In the circumstances, it will be something worth celebrating if the finance minister maintains the past momentum and increases the defence outlay by 9-10% for the next fiscal; anything above that would be a bonus. For sure, the final allocation will be much below the expectation, or the formal demand projected by the armed forces, but it will be unrealistic to expect a dramatic turnaround.

There is a tendency to consider the government’s inability to meet the armed forces’ expectations as an indication of the political and bureaucratic apathy, if not failure to grasp the imperatives of increasing the defence outlay in the face of threats posed individually and collectively by China and Pakistan. Consequently, much energy is expended in making out a case for substantially higher allocations. This is both unfair and unnecessary.

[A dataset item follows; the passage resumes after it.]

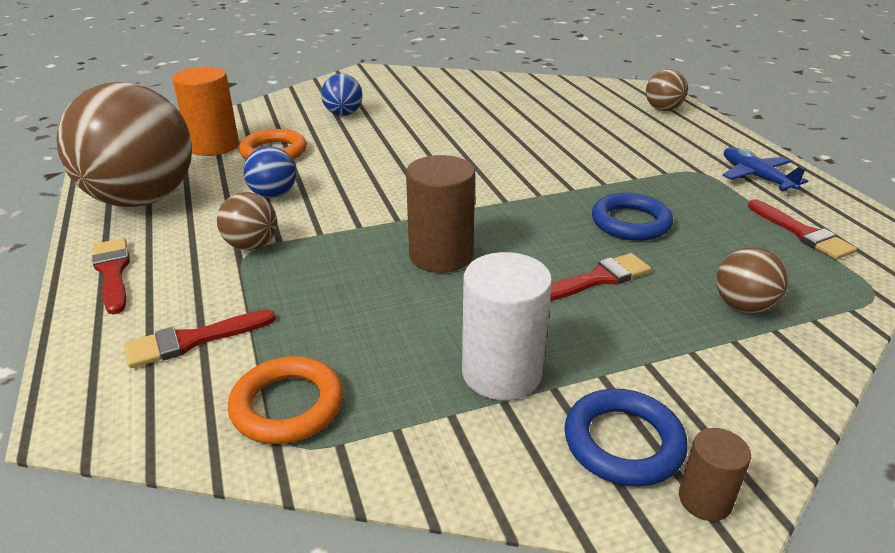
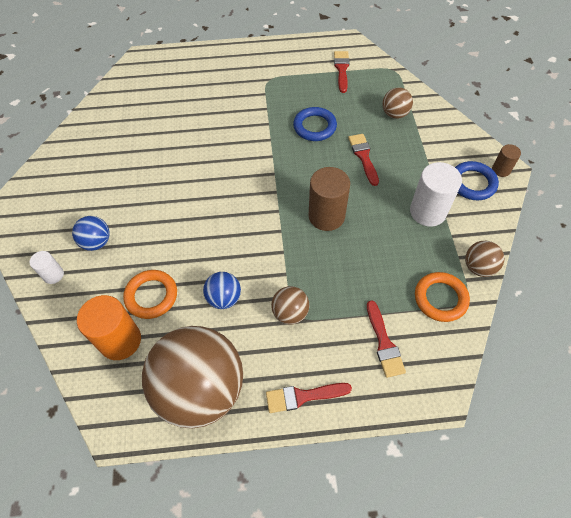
camera: 75 degrees left, 25 degrees up
brown ball [646,69,688,111] -> brown ball moved to [465,241,504,277]
blue plane [722,147,808,191] -> none
red brush [748,199,857,260] -> red brush turned 75 degrees counterclockwise [334,51,350,93]
none -> white cylinder [30,251,64,284]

The problem lies in the government’s inability to raise enough revenue through taxation and borrowings, both of which have political and economic implications. Higher revenues are a sine qua non for making higher allocations for defence and other sectors like health, education, infrastructure, and poverty alleviation which too deserve as much attention as defence.

As a matter of fact, the union budget is more about the government’s economic policies and schemes rather than matters related to defence and security which almost exclusively fall in the MoD’s domain and, to some extent, the National Security Council. The MoD needs to pull its socks up to evolve policies and plans in sync with the fiscal reality rather than making financially unviable plans and bemoaning inadequacy of budgetary allocations. It is not for the finance minister to advise the MoD how to do this.

While the finance minister is unlikely to arrogate to herself the responsibility of expounding the defence plan and strategies, it is possible that some reference will be made to Atmanirbharta, or self-reliance, which has become the trope for local manufacture, indigenisation, research and innovation, private sector participation, embargo on imports, defence exports, and the like.

The finance minister had announced in her speech while presenting the budget for 2022-23 that a total of 68% of the capital budget -up from 58% in 2021-22- was earmarked for procurement from the domestic industry. Although the impact of this announcement, and other measures like embargo on import of 411 items, is debatable, one cannot begrudge her, or any other finance minister, a little window dressing in the budget speech.  

Be that as it may, it would be a sign of political maturity and fairness if, alongside this window dressing, the finance minister also gives an update on some announcements made, and steps taken, in the recent past. This would include creation of the Non-lapsable Defence Modernisation Fund, recommended by the Fifteenth Finance Commission, scaling down the Public Sector Enterprises in the strategic sector to a bare minimum number, corporatisation of the Ordnance Factory Board, and earmarking 25% of the R&D budget for the private industry, startups and the academia.

The author is Former Financial Advisor (Acquisition), Ministry of Defence.